Sale temps pour les piafs

Excusez-moi de dire ça, mais Dame-Nature est vraiment une belle salope. À quoi ça sert de se faire chier tout le printemps avec les parades amoureuses, la nidification, la couvée et l'éducation des petits, si c'est pour qu'une stupide bourrasque vienne tout foutre par terre ?

Catastrophe thermonucléaire chez les pies. Leur oisillon, sûrement le dernier de la nichée vu la taille, a été emporté par le vent. Il a été sonné, le chien a voulu le bouffer, mais ça va, il se remet tranquillement dans mon sous-sol.
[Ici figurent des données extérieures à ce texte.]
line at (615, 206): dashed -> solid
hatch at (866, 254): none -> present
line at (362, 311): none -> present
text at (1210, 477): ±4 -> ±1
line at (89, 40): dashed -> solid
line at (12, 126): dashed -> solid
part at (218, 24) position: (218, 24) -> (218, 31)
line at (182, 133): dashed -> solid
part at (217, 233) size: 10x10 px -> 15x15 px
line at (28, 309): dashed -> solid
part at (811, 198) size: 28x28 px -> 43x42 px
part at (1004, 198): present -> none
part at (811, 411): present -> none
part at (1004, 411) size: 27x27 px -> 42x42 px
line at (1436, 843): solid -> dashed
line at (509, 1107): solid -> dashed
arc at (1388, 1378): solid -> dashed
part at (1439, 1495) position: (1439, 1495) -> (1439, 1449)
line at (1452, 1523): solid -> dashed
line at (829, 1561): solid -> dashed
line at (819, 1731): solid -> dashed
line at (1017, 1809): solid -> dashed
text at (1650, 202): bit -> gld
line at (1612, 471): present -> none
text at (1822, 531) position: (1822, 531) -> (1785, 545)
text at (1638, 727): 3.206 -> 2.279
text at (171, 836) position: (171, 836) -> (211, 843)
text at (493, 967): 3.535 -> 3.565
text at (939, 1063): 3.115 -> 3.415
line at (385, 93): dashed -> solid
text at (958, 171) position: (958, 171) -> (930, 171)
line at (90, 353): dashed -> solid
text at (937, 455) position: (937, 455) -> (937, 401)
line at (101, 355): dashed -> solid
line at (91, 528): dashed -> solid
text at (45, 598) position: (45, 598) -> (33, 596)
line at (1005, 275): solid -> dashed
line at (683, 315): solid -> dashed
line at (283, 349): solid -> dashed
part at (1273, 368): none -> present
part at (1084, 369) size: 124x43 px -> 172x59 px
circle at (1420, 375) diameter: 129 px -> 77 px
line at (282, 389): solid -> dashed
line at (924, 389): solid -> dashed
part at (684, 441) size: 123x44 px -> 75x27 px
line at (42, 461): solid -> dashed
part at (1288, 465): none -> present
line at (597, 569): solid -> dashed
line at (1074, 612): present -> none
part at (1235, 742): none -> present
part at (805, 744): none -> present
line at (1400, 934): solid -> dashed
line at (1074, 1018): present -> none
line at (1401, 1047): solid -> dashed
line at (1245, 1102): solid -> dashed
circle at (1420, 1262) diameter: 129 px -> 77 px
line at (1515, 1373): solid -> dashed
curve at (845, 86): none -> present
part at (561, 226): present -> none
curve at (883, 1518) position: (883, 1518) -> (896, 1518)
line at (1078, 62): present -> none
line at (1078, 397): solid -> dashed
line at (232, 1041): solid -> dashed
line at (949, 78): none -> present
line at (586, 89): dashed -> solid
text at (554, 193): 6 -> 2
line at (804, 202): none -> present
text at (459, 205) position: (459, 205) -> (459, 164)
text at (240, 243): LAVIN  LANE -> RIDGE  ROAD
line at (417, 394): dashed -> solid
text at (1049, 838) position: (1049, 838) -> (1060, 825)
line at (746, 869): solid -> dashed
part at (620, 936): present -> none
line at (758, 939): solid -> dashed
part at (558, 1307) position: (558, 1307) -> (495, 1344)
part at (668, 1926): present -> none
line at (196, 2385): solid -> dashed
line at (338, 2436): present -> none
Le problème c'est qu'une heure plus tard, une deuxième rafale a fait tomber la Villa des parents. Depuis, c'est la panique : ça s'agite, ça craquette à tout va, ça s'inquiète sûrement, mais je ne vois pas d'issue au problème. Sans nid, je peux pas leur rendre le petit : il va se faire bouffer par les chats du quartier dans l'heure qui suit.

Vous avez déjà vu un nid de pie ? C'est incroyable, le boulot que ça représente. Une base en grosses branches, puis des fondations en terre séchée, une charpente circulaire en brindilles de plus en plus fines, et à l'intérieur, un tendre coussin d'herbes fines. Des heures et des heures de boulot, une science innée de l'architecture, une intelligence pratique jamais démentie... Les promoteurs immobiliers feraient bien d'en prendre de la graine. J'aurais du mal à reproduire un ouvrage aussi fin avec mes mains, alors avec un bec... Quand on pense que ces oiseaux n'ont même pas d'assurance multirisque-habitation, ça file le vertige.

En attendant, me voilà tuteur légal d'une magnifique petite pie. Pour fêter l'adoption, elle m'a chié dessus deux fois, je sens que notre histoire est partie pour durer.

Du coup, je suis allé voir comment ça se passait chez les tourterelles. Rassurez-vous, ça tient le coup. Voilà de bons parents : depuis que les petits sont nés, on revoyait le couple Tourterelle sortir de temps en temps. Ils devaient se refaire les promenades de l'époque insouciante : un petit tour sur mon toit où ils se sont rencontrés, un autre sur la haie du voisin, une virée sur le lampadaire... Maintenant, je sais pourquoi on dit « des tourtereaux » pour désigner des amoureux : ces bestioles-là ne se déplacent qu'à deux. Mais le vent a commencé à souffler, alors Madame Tourterelle est illico retournée à son poste. Depuis, elle veille au grain, avec l'obstination qui la caractérise depuis qu'on s'est rencontrés.

Demain, je vous donnerai des nouvelles des hirondelles.